In many cases, dying young grants many artists a type of sainthood, forever shrouding them in mystery, and protecting their profile from the inevitable creative and stylistic ravages of age. Some famous examples are Jimi Hendrix, Janis Joplin, Jim Belushi, Kurt Cobain, and poet Frank Stanford.
For the Poetry Foundation, writer Ben Ehrenreich sifts through Stanford’s papers at Yale, gives his work a close read and travels to Arkansas where Stanford grew up and eventually met his end in 1978. Best known for the 500-page poetic magnum opus The Battlefield Where the Moon Says I Love You, unanswered questions still swirl around the young poet, questions about what parts of his mythology were self-made or true.

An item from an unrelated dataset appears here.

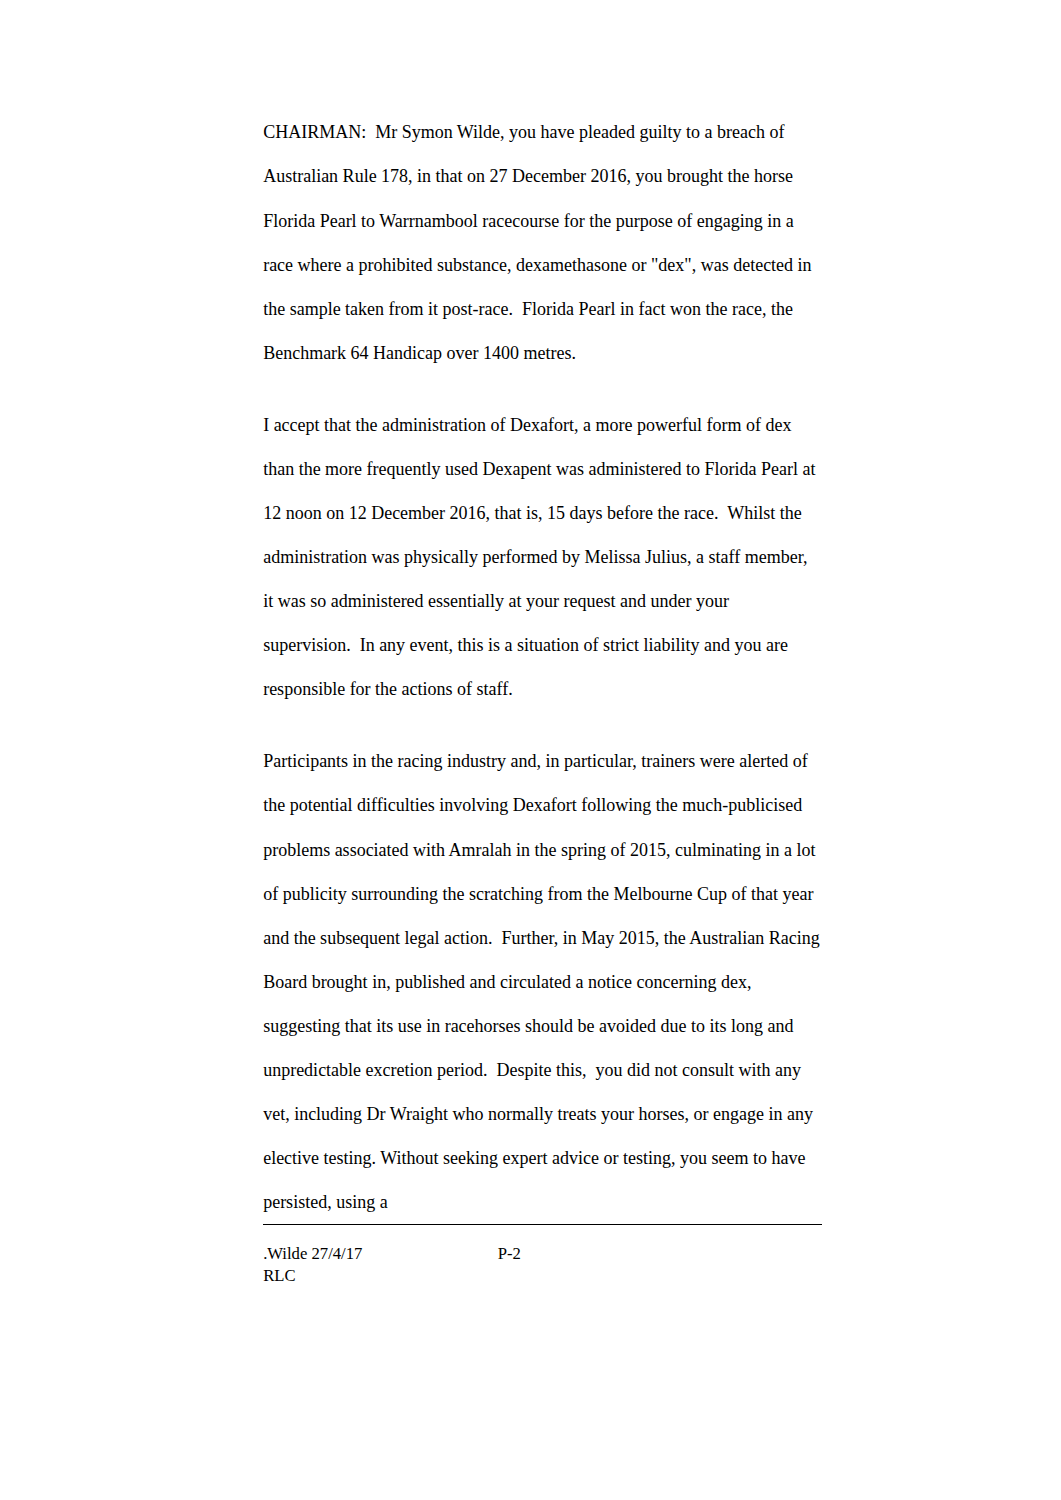CHAIRMAN: Mr Symon Wilde, you have pleaded guilty to a breach of Australian Rule 178, in that on 27 December 2016, you brought the horse Florida Pearl to Warrnambool racecourse for the purpose of engaging in a race where a prohibited substance, dexamethasone or "dex", was detected in the sample taken from it post-race. Florida Pearl in fact won the race, the Benchmark 64 Handicap over 1400 metres.
I accept that the administration of Dexafort, a more powerful form of dex than the more frequently used Dexapent was administered to Florida Pearl at 12 noon on 12 December 2016, that is, 15 days before the race. Whilst the administration was physically performed by Melissa Julius, a staff member, it was so administered essentially at your request and under your supervision. In any event, this is a situation of strict liability and you are responsible for the actions of staff.
Participants in the racing industry and, in particular, trainers were alerted of the potential difficulties involving Dexafort following the much-publicised problems associated with Amralah in the spring of 2015, culminating in a lot of publicity surrounding the scratching from the Melbourne Cup of that year and the subsequent legal action. Further, in May 2015, the Australian Racing Board brought in, published and circulated a notice concerning dex, suggesting that its use in racehorses should be avoided due to its long and unpredictable excretion period. Despite this, you did not consult with any vet, including Dr Wraight who normally treats your horses, or engage in any elective testing. Without seeking expert advice or testing, you seem to have persisted, using a
.Wilde 27/4/17 P-2 RLC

Called “a swamprat Rimbaud,” Stanford had a strong relationship with death, both on and off the page, and the pages he left behind continue to inspire and tantalize readers, as new generations discover his dense, singular, ethereal work.
Death is everywhere in Stanford’s poetry, and it often drives a Cadillac. It’s there—he’s there, I should say—in the first lines of The Battlefield, which begins with the funeral of young Francis’ nanny: “well that black Cadillac drove right up to your front door / and the chauffeur was death / he knocked on the screen he said come on woman let’s take a ride.”
In much of the work Stanford published in the mid-1970s—presumably written in the poet’s early and mid-20s, around the time he bid academia goodbye—death took center stage. As time passed, death gradually pushed everything else to the sidelines, everything but love, which grew more pained and brittle as the years went by. Stanford’s “biggest love affair,” C.D. Wright told me with a tired smile, “was with death.” And he was not a man known for being stingy with love.